"Sólo tenemos gente alfabetizada; decir otra cosa es pura soberbia"

–¿Qué actitud hay que tener ante los activos intangibles?

–Los activos intangibles son las ideas inventivas, que no son sólo los inventos industriales. Son los descubrimientos en microbiología, en biogenética, sobre todo en biogenética vegetal, de procedimientos industriales y farmacéuticos, en descubrimientos terapéuticos o de organización financiera, culturales, de entretenimiento.

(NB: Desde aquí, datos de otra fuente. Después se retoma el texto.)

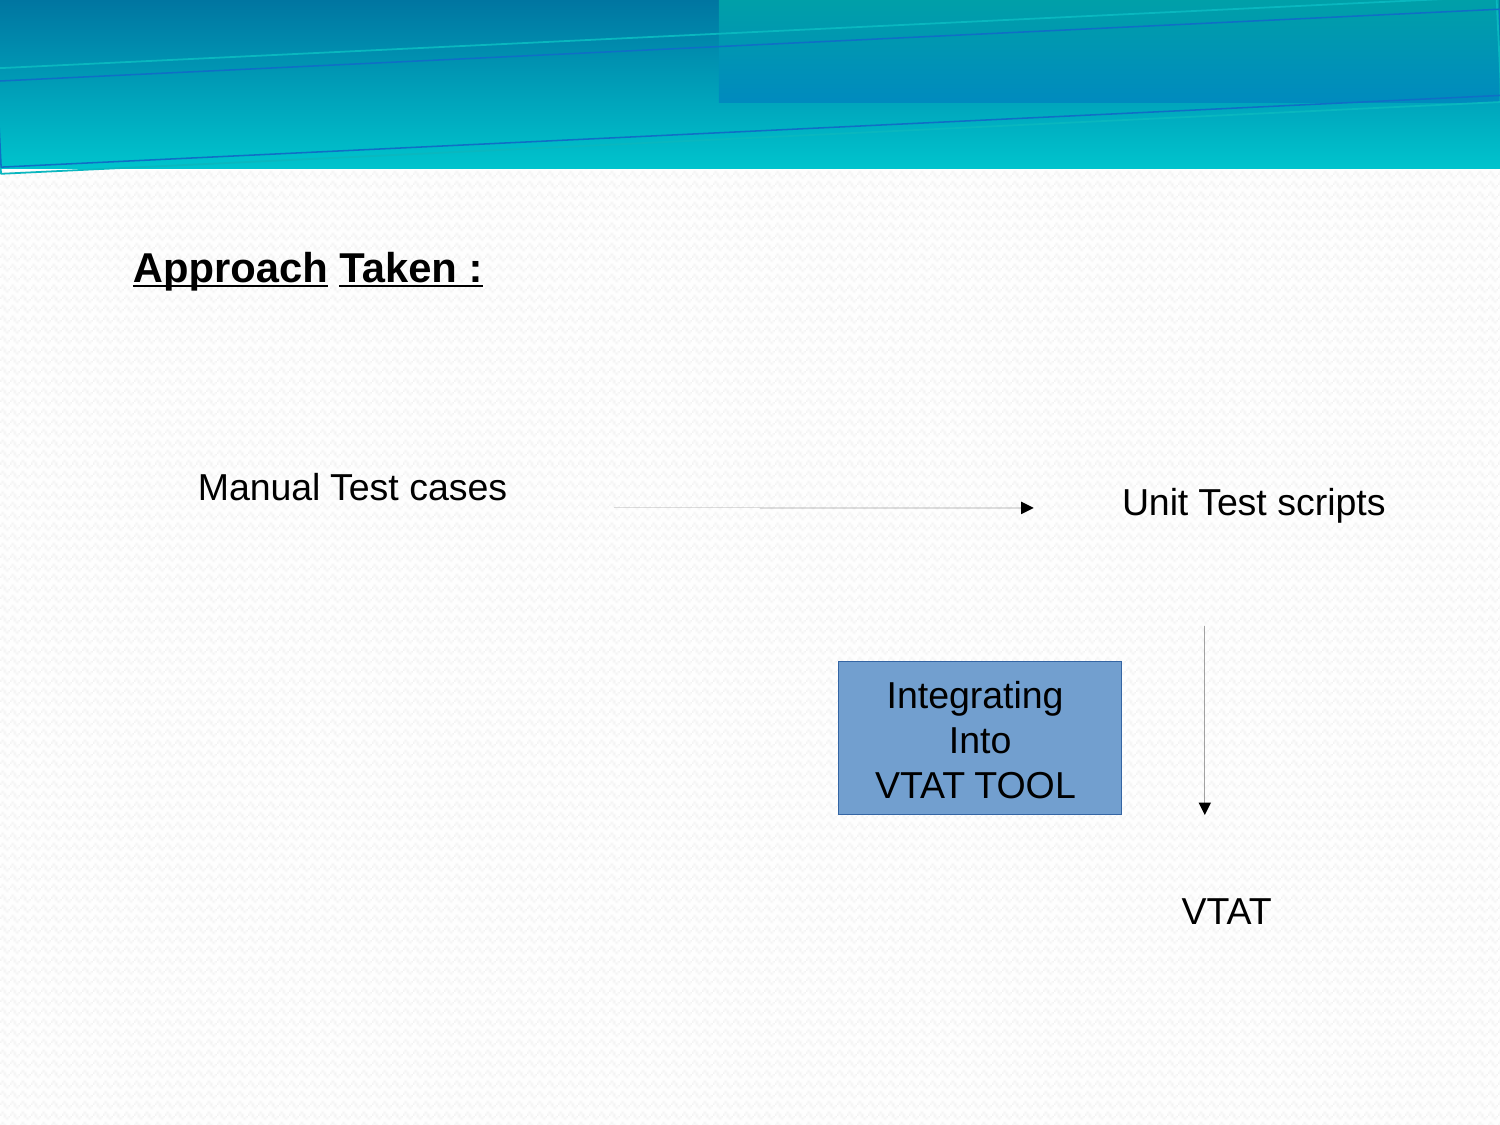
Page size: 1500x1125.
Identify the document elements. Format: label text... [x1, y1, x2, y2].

picture [0, 169, 1500, 1125]
table_header Unit Test scripts [1034, 390, 1500, 626]
text_box Integrating Into VTAT TOOL [838, 661, 1122, 815]
table_header VTAT [1041, 841, 1430, 1018]
text_box [614, 501, 1034, 515]
table_header Manual Test cases [151, 374, 585, 596]
text_box Approach Taken : [118, 233, 1453, 1099]
text_box [1198, 625, 1211, 815]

En las últimas cuatro décadas los países más desarrollados, principalmente Estados Unidos y los países de Europa, han intentado apoderarse de los activos intangibles. Por eso han buscado imponerle a la sociedad universal, mediante tratados y convenciones internacionales, mecanismos por los cuales los países se apoderan por cada vez mayor cantidad de tiempo de las ideas. En el Instituto de Derecho Civil de la Facultad de Derecho hicimos un informe, lo presentamos a la Comisión de Educación del Senado, que está estudiando leyes de propiedad intelectual, en el que somos muy críticos con el sistema. Desde el hombre de Cro-Magnon a la fecha, en el 99% de ese proceso, salvo los dos últimos siglos, la sociedad humana compartía generosamente las ideas. En los últimos dos siglos las posibilidades de compartir solidariamente las ideas se han ido restringiendo. Hay áreas de conocimiento en que el creador se apropia de ellas, que muchas veces no es el creador sino el que la registró. Y esto tiene un efecto monopólico doble: lo que yo inventé nadie lo puede usar y el que lo use me lo tiene que pagar. Pero además impido que esa persona pueda inventar lo mismo que yo. Y está probado que lo que usted inventa hoy, mañana yo lo puedo inventar sin copiárselo. Si uno mira el desarrollo jurídico de esto, es patético. El Uruguay, en 1941, en su Ley de Invención, decía que no se protegía la patentabilidad de los medicamentos de uso humano. Y las naciones desarrolladas, sosteniendo que de esa forma no habrá inversión extranjera, nos obligaron, a partir del 18 de enero de 2000, a aceptar un sistema de patentabilidad de los medicamentos de uso humano. Por eso hoy los medicamentos para atender el sida, el tratamiento individual, salen 15 mil dólares por año, mientras que el costo es de 500 dólares por año. Hoy tenemos una tasa bruta de escolarización muy baja. Esta tasa es ver qué jóvenes van a la enseñanza terciaria entre los 19 y los 24 años. Y los canadienses son dos veces la tasa de los uruguayos. En estas condiciones no competimos. En investigación y desarrollo estamos en la mitad de Nueva Zelanda. ¿Es que vamos a salir adelante por milagro, porque los uruguayos somos genios? Sólo tenemos gente alfabetizada y todo gracias a José Pedro Varela, hace 125 años. Decir otra cosa es pura soberbia.